Continuing our trip around the League of Ineptitude, our next stop is the Florida Marlins. The Fish play in Dolphins Stadium, perhaps the worst stadium to watch a baseball game that has ever been constructed. Just look at it; it’s ugly and orange and devoid of any personality. You couldn’t pay me to watch a game there and, apparently, Miamians feel the same way because when this picture was taken there was an actual Major League Baseball game taking place. This game between the Marlins and Nats drew 400 people. 400 people! To a regular season game! Seriously. One guy got thrown for heckling the ump. You could hear the namecalling on TV. Fun fact: The Marlins are the first Major League team to have a cheer/dance team. Can you imagine trying to get excited to cheer for a team that is drawing 400 fans? And think about the actual cheering; there would be an echo like the Grand Canyon. Just brutal. The add campaign this year is “It’s where you wanna be,” following the two previous years of “You Gotta Be Here” and “You Gotta Be Here 2008.” I think it’s time for something a little more original, like “Come to a baseball game.” The people of Miami might need a hint as to why they want to be there.
The problem is that the baseball being played isn’t likely to draw anyone, so they might just want to give up. Their starting rotation consists of Ricky Nolasco, Josh Johnson, Chris Volstad, Anibal Sanchez and Andrew Miller. Has anyone besides their moms ever heard of these guys? And the Marlins best player, Hanley Ramirez, might be the second worst defensive shortstop in the majors, behind only the wizard of fielding that is Derek Jeter.

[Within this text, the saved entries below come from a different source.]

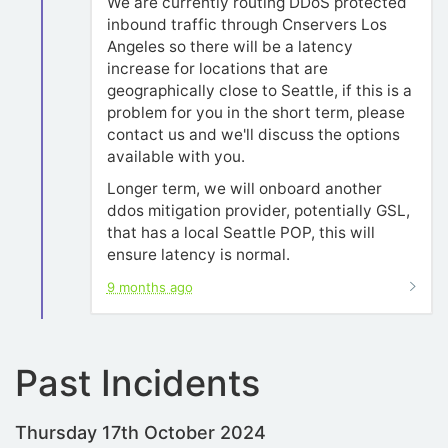
We are currently routing DDoS protected
inbound traffic through Cnservers Los
Angeles so there will be a latency
increase for locations that are
geographically close to Seattle, if this is a
problem for you in the short term, please
contact us and we'll discuss the options
available with you.
Longer term, we will onboard another
ddos mitigation provider, potentially GSL,
that has a local Seattle POP, this will
ensure latency is normal.
9 months ago
Past Incidents
Thursday 17th October 2024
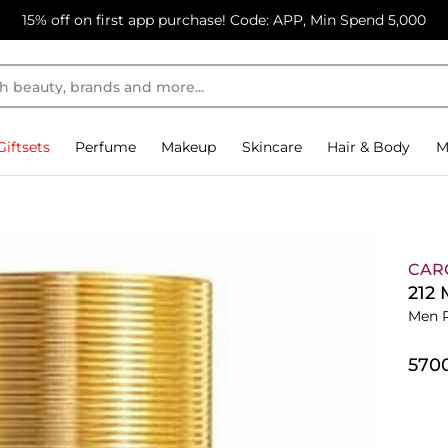
15% off on first app purchase! Code: APP, Min Spend 5,000
Giftsets
Perfume
Makeup
Skincare
Hair & Body
M
CAR
212
Men 
⁦570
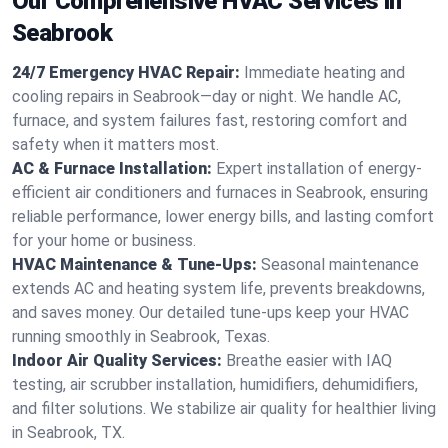
Our Comprehensive HVAC Services in
Seabrook
24/7 Emergency HVAC Repair:
Immediate heating and
cooling repairs in Seabrook—day or night. We handle AC,
furnace, and system failures fast, restoring comfort and
safety when it matters most.
AC & Furnace Installation:
Expert installation of energy-
efficient air conditioners and furnaces in Seabrook, ensuring
reliable performance, lower energy bills, and lasting comfort
for your home or business.
HVAC Maintenance & Tune-Ups:
Seasonal maintenance
extends AC and heating system life, prevents breakdowns,
and saves money. Our detailed tune-ups keep your HVAC
running smoothly in Seabrook, Texas.
Indoor Air Quality Services:
Breathe easier with IAQ
testing, air scrubber installation, humidifiers, dehumidifiers,
and filter solutions. We stabilize air quality for healthier living
in Seabrook, TX.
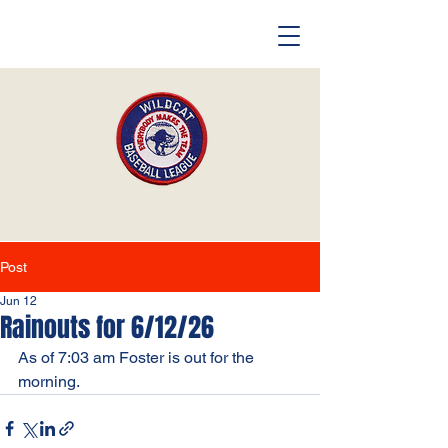
Post
Jun 12
Rainouts for 6/12/26
As of 7:03 am Foster is out for the 
morning. 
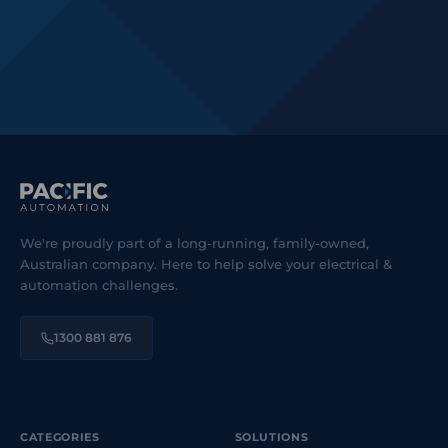
We're proudly part of a long-running, family-owned,
Australian company. Here to help solve your electrical &
automation challenges.
1300 881 876
CATEGORIES
SOLUTIONS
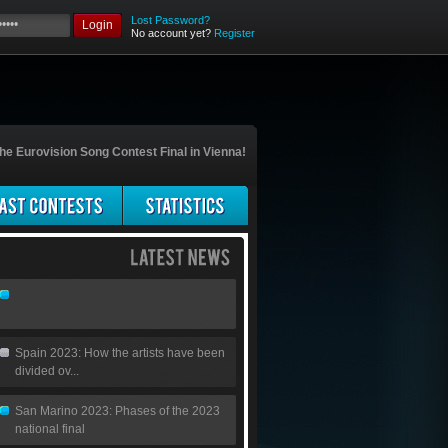
Lost Password?
Login
No account yet?
Register
he Eurovision Song Contest Final in Vienna!
Spain 2023: How the artists have been
divided ov...
San Marino 2023: Phases of the 2023
national final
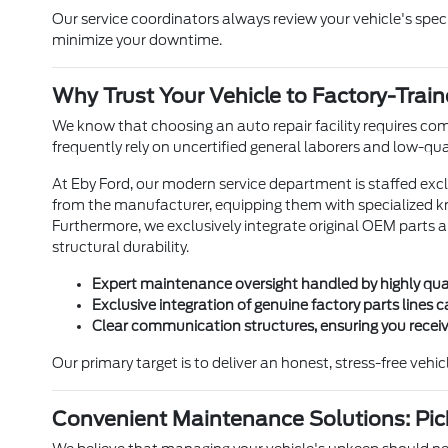
Our service coordinators always review your vehicle's spe
minimize your downtime.
Why Trust Your Vehicle to Factory-Trai
We know that choosing an auto repair facility requires com
frequently rely on uncertified general laborers and low-qua
At Eby Ford, our modern service department is staffed excl
from the manufacturer, equipping them with specialized k
Furthermore, we exclusively integrate original OEM parts a
structural durability.
Expert maintenance oversight handled by highly qual
Exclusive integration of genuine factory parts lines
Clear communication structures, ensuring you receive
Our primary target is to deliver an honest, stress-free veh
Convenient Maintenance Solutions: Pic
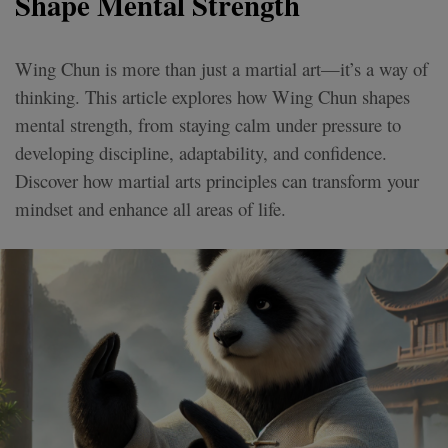
Shape Mental Strength
Wing Chun is more than just a martial art—it’s a way of
thinking. This article explores how Wing Chun shapes
mental strength, from staying calm under pressure to
developing discipline, adaptability, and confidence.
Discover how martial arts principles can transform your
mindset and enhance all areas of life.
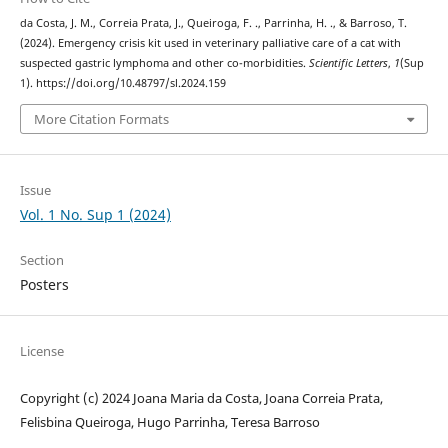
da Costa, J. M., Correia Prata, J., Queiroga, F. ., Parrinha, H. ., & Barroso, T.
(2024). Emergency crisis kit used in veterinary palliative care of a cat with
suspected gastric lymphoma and other co-morbidities.
Scientific Letters
,
1
(Sup
1). https://doi.org/10.48797/sl.2024.159
More Citation Formats
Issue
Vol. 1 No. Sup 1 (2024)
Section
Posters
License
Copyright (c) 2024 Joana Maria da Costa, Joana Correia Prata,
Felisbina Queiroga, Hugo Parrinha, Teresa Barroso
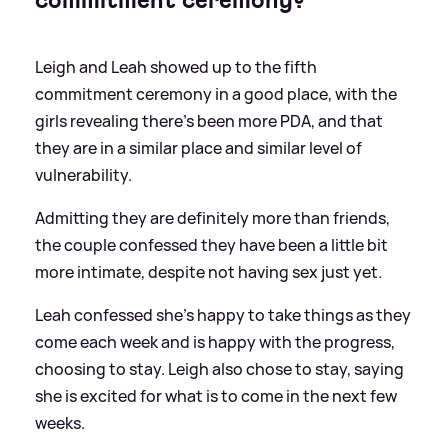
commitment ceremony?
Leigh and Leah showed up to the fifth
commitment ceremony in a good place, with the
girls revealing there's been more PDA, and that
they are in a similar place and similar level of
vulnerability.
Admitting they are definitely more than friends,
the couple confessed they have been a little bit
more intimate, despite not having sex just yet.
Leah confessed she's happy to take things as they
come each week and is happy with the progress,
choosing to stay. Leigh also chose to stay, saying
she is excited for what is to come in the next few
weeks.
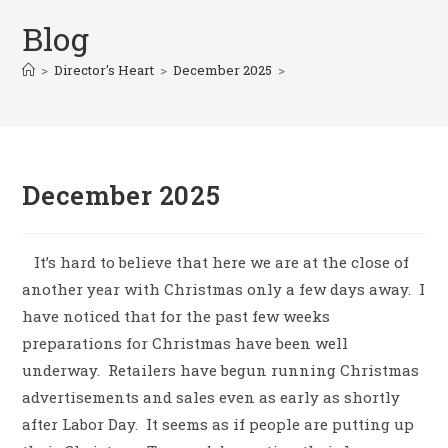
Blog
>
Director's Heart
>
December 2025
>
December 2025
It’s hard to believe that here we are at the close of
another year with Christmas only a few days away.
I
have noticed that for the past few weeks
preparations for Christmas have been well
underway.
Retailers have begun running Christmas
advertisements and sales even as early as shortly
after Labor Day.
It seems as if people are putting up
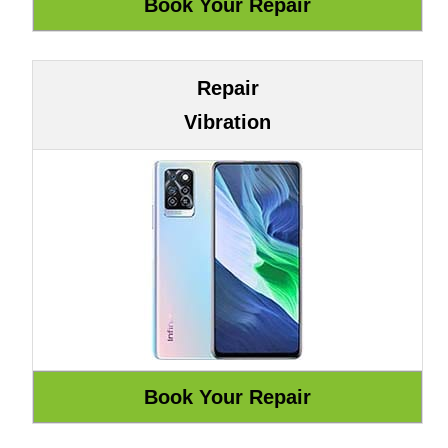
Repair
Vibration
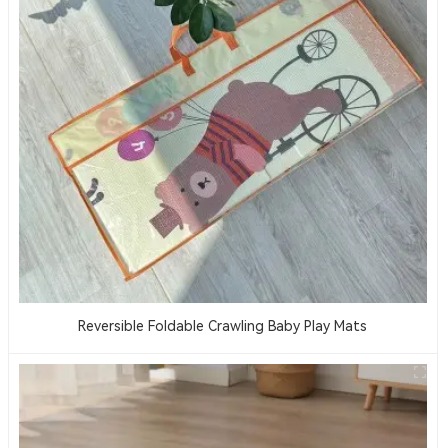
Reversible Foldable Crawling Baby Play Mats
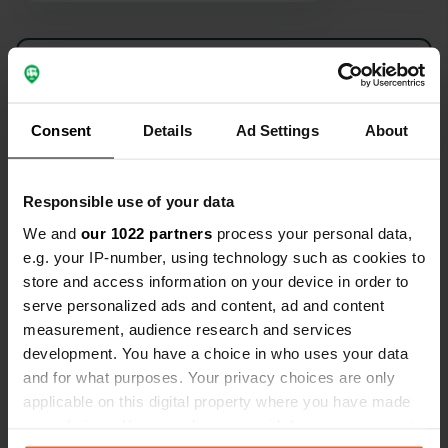
Show all 9 reviews
Have you been here?
Consent
Details
Ad Settings
About
Responsible use of your data
We and
our 1022 partners
process your personal data,
e.g. your IP-number, using technology such as cookies to
Contact
store and access information on your device in order to
serve personalized ads and content, ad and content
Location
measurement, audience research and services
Calle Sierra Llana
Copy
development. You have a choice in who uses your data
Ambrosero, Spain
and for what purposes. Your privacy choices are only
applicable on this digital property where you have made
Coordinates
your choices. You can change or withdraw your consent
43° 25' 12" N 3° 33' 12" W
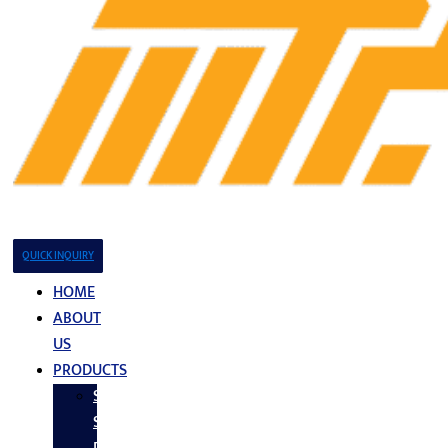
QUICK INQUIRY
HOME
ABOUT
US
PRODUCTS
Stainless
Steel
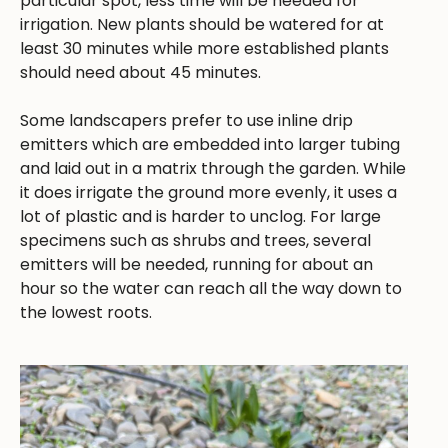
particular spot, less time will be needed for
irrigation. New plants should be watered for at
least 30 minutes while more established plants
should need about 45 minutes.
Some landscapers prefer to use inline drip
emitters which are embedded into larger tubing
and laid out in a matrix through the garden. While
it does irrigate the ground more evenly, it uses a
lot of plastic and is harder to unclog. For large
specimens such as shrubs and trees, several
emitters will be needed, running for about an
hour so the water can reach all the way down to
the lowest roots.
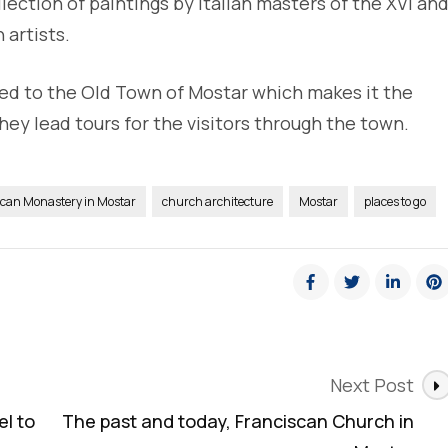
lection of paintings by Italian masters of the XVI an
 artists.
ted to the Old Town of Mostar which makes it the
hey lead tours for the visitors through the town.
scan Monastery in Mostar
church architecture
Mostar
places to go
Next Post
l to
The past and today, Franciscan Church in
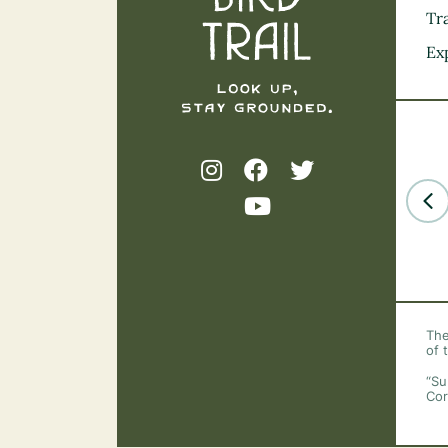
Tra
Ex
The
of 
“Su
Cor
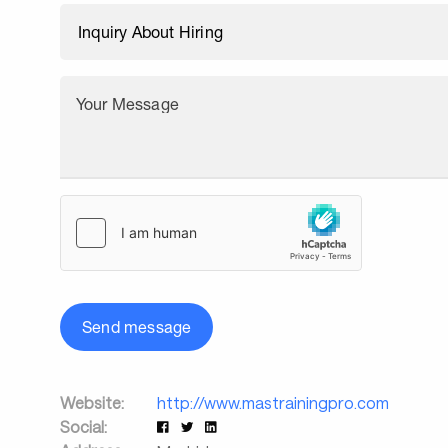
Your Message
Send message
Website:
http://www.mastrainingpro.com
Social:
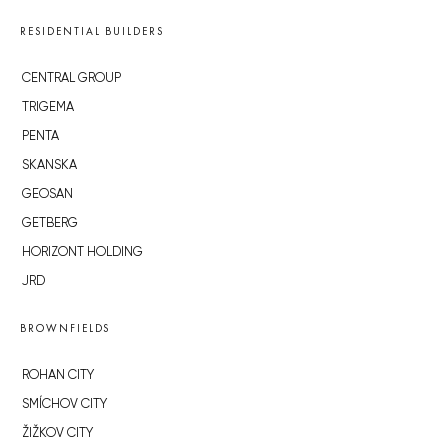
RESIDENTIAL BUILDERS
CENTRAL GROUP
TRIGEMA
PENTA
SKANSKA
GEOSAN
GETBERG
HORIZONT HOLDING
JRD
BROWNFIELDS
ROHAN CITY
SMÍCHOV CITY
ŽIŽKOV CITY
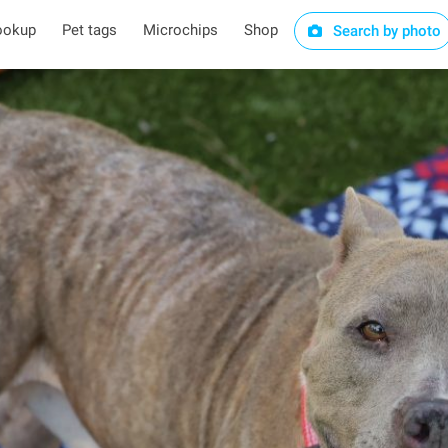
ookup
Pet tags
Microchips
Shop
Search by photo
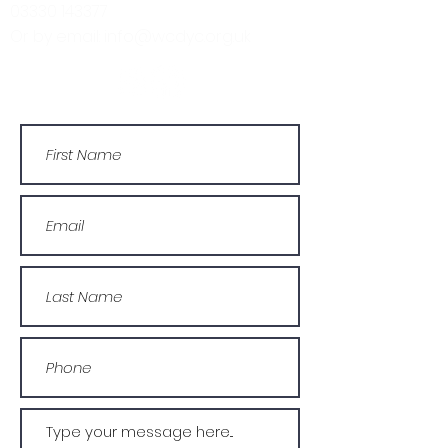
03330 143377
Or by email: info@wcdyc.org.uk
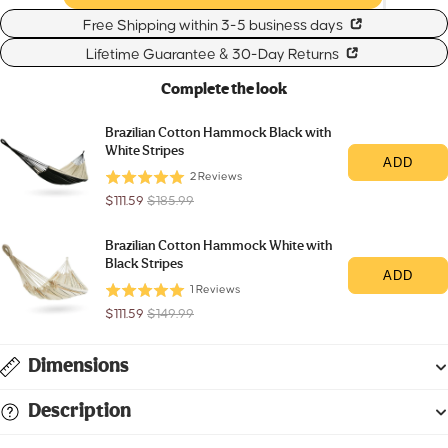
Free Shipping within 3-5 business days
Lifetime Guarantee & 30-Day Returns
Complete the look
Brazilian Cotton Hammock Black with
White Stripes
ADD
2
Reviews
Sale
Original
$111.59
$185.99
price
price
Brazilian Cotton Hammock White with
Black Stripes
ADD
1
Reviews
Sale
Original
$111.59
$149.99
price
price
Dimensions
Description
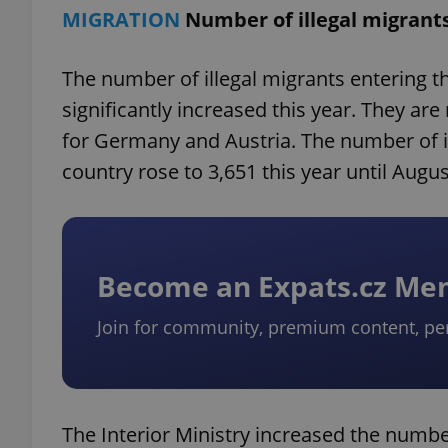
MIGRATION
Number of illegal migrant
The number of illegal migrants entering t
significantly increased this year. They a
for Germany and Austria. The number of il
country rose to 3,651 this year until Augus
Become an Expats.cz M
Join for community, premium content, pe
The Interior Ministry increased the number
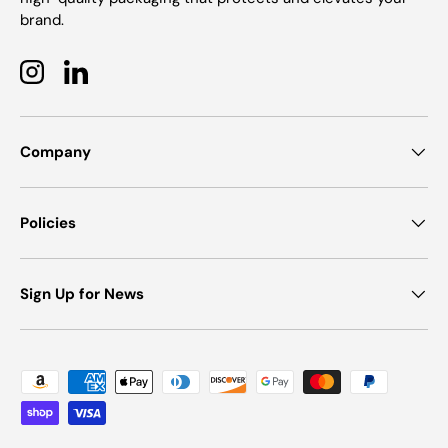
brand.
Instagram
LinkedIn
Company
Policies
Sign Up for News
Payment methods accepted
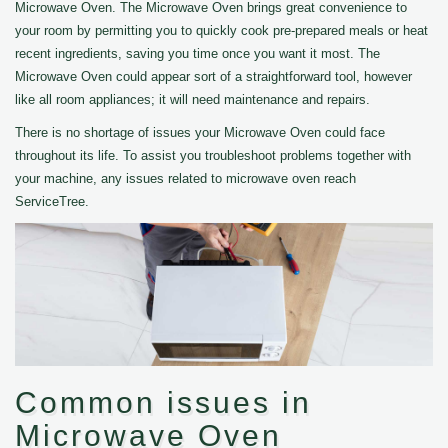
Microwave Oven. The Microwave Oven brings great convenience to
your room by permitting you to quickly cook pre-prepared meals or heat
recent ingredients, saving you time once you want it most. The
Microwave Oven could appear sort of a straightforward tool, however
like all room appliances; it will need maintenance and repairs.
There is no shortage of issues your Microwave Oven could face
throughout its life. To assist you troubleshoot problems together with
your machine, any issues related to microwave oven reach
ServiceTree.
Common issues in
Microwave Oven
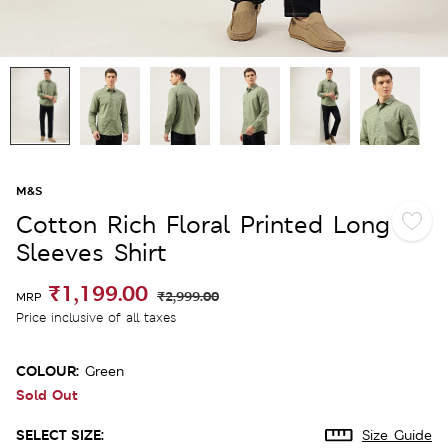
M&S
Cotton Rich Floral Printed Long
Sleeves Shirt
₹1,199.00
₹2,999.00
MRP
Price inclusive of all taxes
COLOUR:
Green
Sold Out
SELECT SIZE:
Size Guide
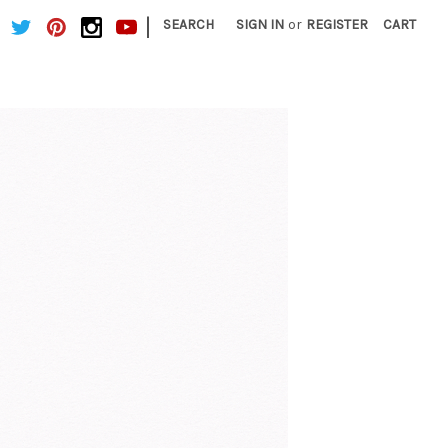
|
SEARCH
SIGN IN
or
REGISTER
CART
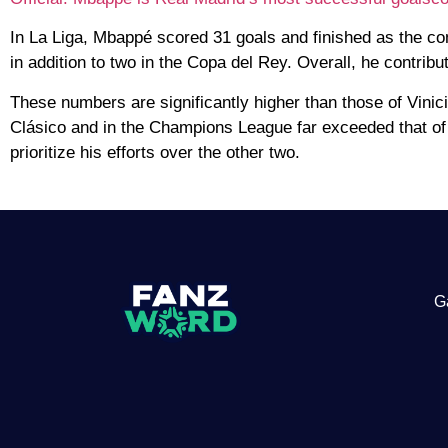
In La Liga, Mbappé scored 31 goals and finished as the co
in addition to two in the Copa del Rey. Overall, he contrib
These numbers are significantly higher than those of Vinic
Clásico and in the Champions League far exceeded that of 
prioritize his efforts over the other two.
G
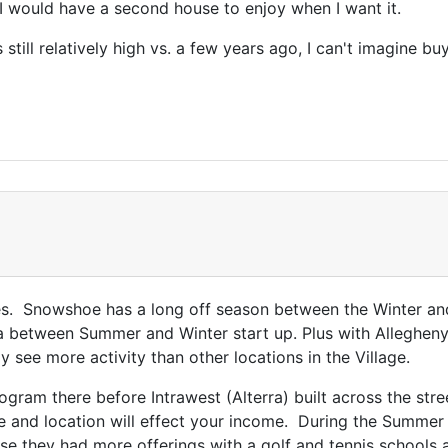
+ I would have a second house to enjoy when I want it.
till relatively high vs. a few years ago, I can't imagine b
bles. Snowshoe has a long off season between the Winter an
a between Summer and Winter start up. Plus with Allegheny
y see more activity than other locations in the Village.
gram there before Intrawest (Alterra) built across the stre
e and location will effect your income. During the Summer
rse they had more offerings with a golf and tennis school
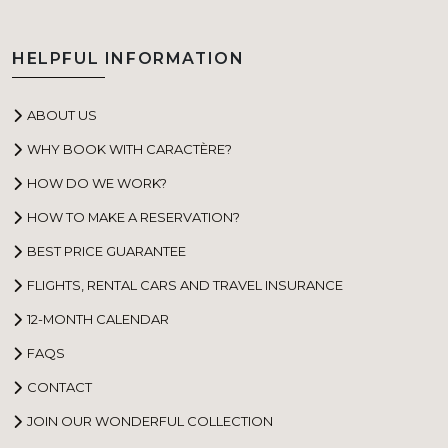
HELPFUL INFORMATION
ABOUT US
WHY BOOK WITH CARACTÈRE?
HOW DO WE WORK?
HOW TO MAKE A RESERVATION?
BEST PRICE GUARANTEE
FLIGHTS, RENTAL CARS AND TRAVEL INSURANCE
12-MONTH CALENDAR
FAQS
CONTACT
JOIN OUR WONDERFUL COLLECTION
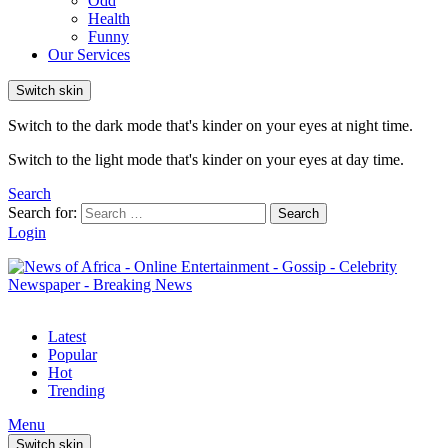
Odd
Health
Funny
Our Services
Switch skin
Switch to the dark mode that's kinder on your eyes at night time.
Switch to the light mode that's kinder on your eyes at day time.
Search
Search for:
Search
Login
Latest
Popular
Hot
Trending
Menu
Switch skin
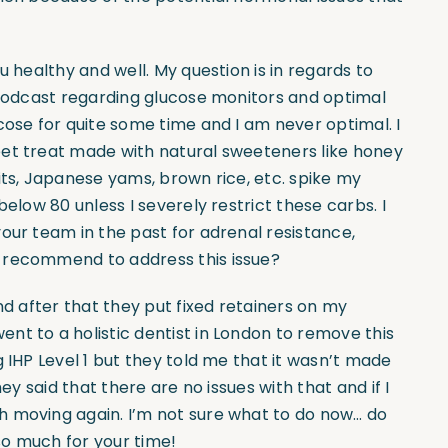
u healthy and well. My question is in regards to
r podcast regarding glucose monitors and optimal
cose for quite some time and I am never optimal. I
eet treat made with natural sweeteners like honey
its, Japanese yams, brown rice, etc. spike my
below 80 unless I severely restrict these carbs. I
our team in the past for adrenal resistance,
 recommend to address this issue?
nd after that they put fixed retainers on my
nt to a holistic dentist in London to remove this
 IHP Level 1 but they told me that it wasn’t made
ey said that there are no issues with that and if I
h moving again. I’m not sure what to do now… do
 so much for your time!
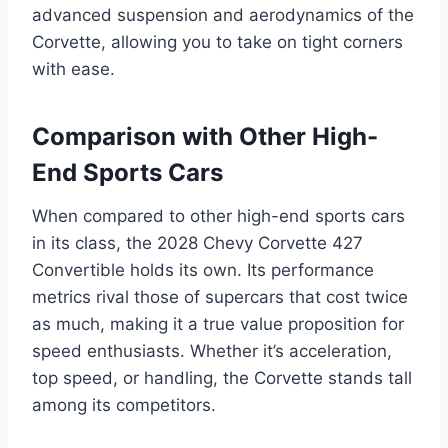
advanced suspension and aerodynamics of the
Corvette, allowing you to take on tight corners
with ease.
Comparison with Other High-
End Sports Cars
When compared to other high-end sports cars
in its class, the 2028 Chevy Corvette 427
Convertible holds its own. Its performance
metrics rival those of supercars that cost twice
as much, making it a true value proposition for
speed enthusiasts. Whether it’s acceleration,
top speed, or handling, the Corvette stands tall
among its competitors.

And why are they so terrible on the field? Their owner, Jeff Loria, is working on single-handedly killing his second franchise now, after wrecking everything that was good and pure about baseball in Montreal. Jeff must have some blackmail-worthy pictures of Bud Selig (sick) because, after murdering the Expos, Bud decided to give him another chance to suck the life out of a fan base when he gave him the Marlins. And Jeff is doing a pretty bang up job. So far, he’s sold off every player that has come through the system that has any remote value as soon as they are able to ask for more money. And he’s doing his best to eradicate any good will the team might have by demanding that a new stadium be built by the taxpayers. Just awesome leadership there. But there is one reason to come to the game – you can get one of these cute little Marlins plush bear. That will make up for it.
Final Prediction: The Fish have some good building blocks for the future, but their “frugal” owner is just going to ship off the best parts anyway. So due to the less than passionate support they will receive, the Marlins will again finish right around .500 and in the middle of the pack in the NL East.